▶ WRITTEN TASK
Reproduce the source text of the records with "Corvallis" replaced by "Eugene" and everything else unchanged. Leave the pictures out of your answer.

▶ EXTRACTED ENTRIES

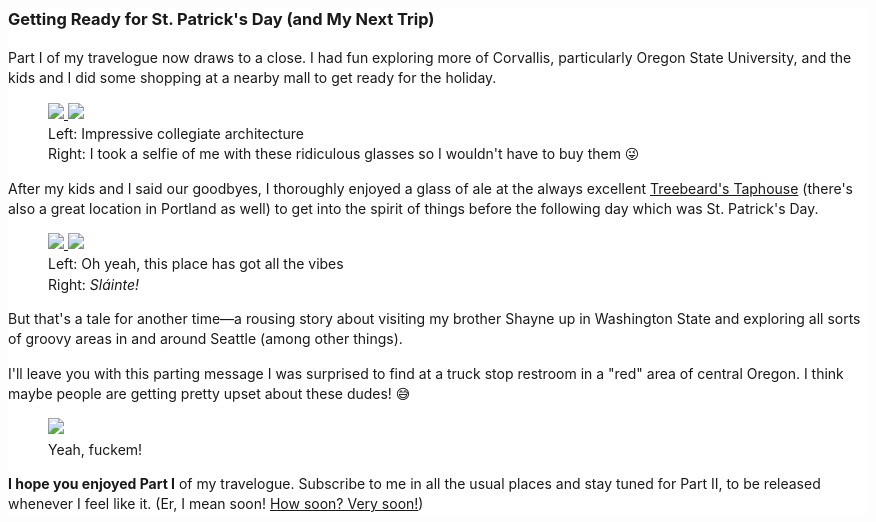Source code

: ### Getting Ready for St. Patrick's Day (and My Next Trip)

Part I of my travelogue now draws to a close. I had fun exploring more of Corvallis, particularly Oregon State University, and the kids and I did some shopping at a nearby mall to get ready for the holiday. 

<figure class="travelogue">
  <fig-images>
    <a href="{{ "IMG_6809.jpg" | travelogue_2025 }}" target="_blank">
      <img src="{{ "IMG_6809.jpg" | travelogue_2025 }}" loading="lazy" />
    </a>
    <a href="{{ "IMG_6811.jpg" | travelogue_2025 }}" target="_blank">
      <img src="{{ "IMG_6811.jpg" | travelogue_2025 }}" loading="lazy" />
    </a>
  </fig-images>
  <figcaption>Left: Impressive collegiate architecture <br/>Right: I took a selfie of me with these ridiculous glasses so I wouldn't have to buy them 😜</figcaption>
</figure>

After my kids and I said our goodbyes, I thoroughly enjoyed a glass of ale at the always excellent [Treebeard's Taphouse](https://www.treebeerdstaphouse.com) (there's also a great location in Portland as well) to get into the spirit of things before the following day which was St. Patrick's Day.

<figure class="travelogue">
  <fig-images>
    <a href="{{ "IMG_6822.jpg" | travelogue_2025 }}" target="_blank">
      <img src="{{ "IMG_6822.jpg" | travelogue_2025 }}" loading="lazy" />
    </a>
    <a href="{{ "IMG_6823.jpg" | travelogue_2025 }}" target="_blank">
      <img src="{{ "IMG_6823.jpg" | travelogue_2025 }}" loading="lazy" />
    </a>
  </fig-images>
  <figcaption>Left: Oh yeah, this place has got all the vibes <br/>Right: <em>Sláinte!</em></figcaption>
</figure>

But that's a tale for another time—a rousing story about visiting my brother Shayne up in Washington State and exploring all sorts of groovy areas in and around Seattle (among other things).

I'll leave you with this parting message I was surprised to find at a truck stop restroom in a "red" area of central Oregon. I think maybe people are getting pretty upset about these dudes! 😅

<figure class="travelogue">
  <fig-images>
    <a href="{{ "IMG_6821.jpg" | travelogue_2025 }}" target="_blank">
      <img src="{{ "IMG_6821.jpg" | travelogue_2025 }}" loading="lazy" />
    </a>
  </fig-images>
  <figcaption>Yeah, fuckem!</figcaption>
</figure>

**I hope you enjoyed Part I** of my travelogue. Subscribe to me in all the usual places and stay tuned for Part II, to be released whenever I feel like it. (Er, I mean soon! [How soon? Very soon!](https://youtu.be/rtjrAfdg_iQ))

▶ RESPONSE AREA
Source code

: ### Getting Ready for St. Patrick's Day (and My Next Trip)

Part I of my travelogue now draws to a close. I had fun exploring more of Eugene, particularly Oregon State University, and the kids and I did some shopping at a nearby mall to get ready for the holiday. 

<figure class="travelogue">
  <fig-images>
    <a href="{{ "IMG_6809.jpg" | travelogue_2025 }}" target="_blank">
      <img src="{{ "IMG_6809.jpg" | travelogue_2025 }}" loading="lazy" />
    </a>
    <a href="{{ "IMG_6811.jpg" | travelogue_2025 }}" target="_blank">
      <img src="{{ "IMG_6811.jpg" | travelogue_2025 }}" loading="lazy" />
    </a>
  </fig-images>
  <figcaption>Left: Impressive collegiate architecture <br/>Right: I took a selfie of me with these ridiculous glasses so I wouldn't have to buy them 😜</figcaption>
</figure>

After my kids and I said our goodbyes, I thoroughly enjoyed a glass of ale at the always excellent [Treebeard's Taphouse](https://www.treebeerdstaphouse.com) (there's also a great location in Portland as well) to get into the spirit of things before the following day which was St. Patrick's Day.

<figure class="travelogue">
  <fig-images>
    <a href="{{ "IMG_6822.jpg" | travelogue_2025 }}" target="_blank">
      <img src="{{ "IMG_6822.jpg" | travelogue_2025 }}" loading="lazy" />
    </a>
    <a href="{{ "IMG_6823.jpg" | travelogue_2025 }}" target="_blank">
      <img src="{{ "IMG_6823.jpg" | travelogue_2025 }}" loading="lazy" />
    </a>
  </fig-images>
  <figcaption>Left: Oh yeah, this place has got all the vibes <br/>Right: <em>Sláinte!</em></figcaption>
</figure>

But that's a tale for another time—a rousing story about visiting my brother Shayne up in Washington State and exploring all sorts of groovy areas in and around Seattle (among other things).

I'll leave you with this parting message I was surprised to find at a truck stop restroom in a "red" area of central Oregon. I think maybe people are getting pretty upset about these dudes! 😅

<figure class="travelogue">
  <fig-images>
    <a href="{{ "IMG_6821.jpg" | travelogue_2025 }}" target="_blank">
      <img src="{{ "IMG_6821.jpg" | travelogue_2025 }}" loading="lazy" />
    </a>
  </fig-images>
  <figcaption>Yeah, fuckem!</figcaption>
</figure>

**I hope you enjoyed Part I** of my travelogue. Subscribe to me in all the usual places and stay tuned for Part II, to be released whenever I feel like it. (Er, I mean soon! [How soon? Very soon!](https://youtu.be/rtjrAfdg_iQ))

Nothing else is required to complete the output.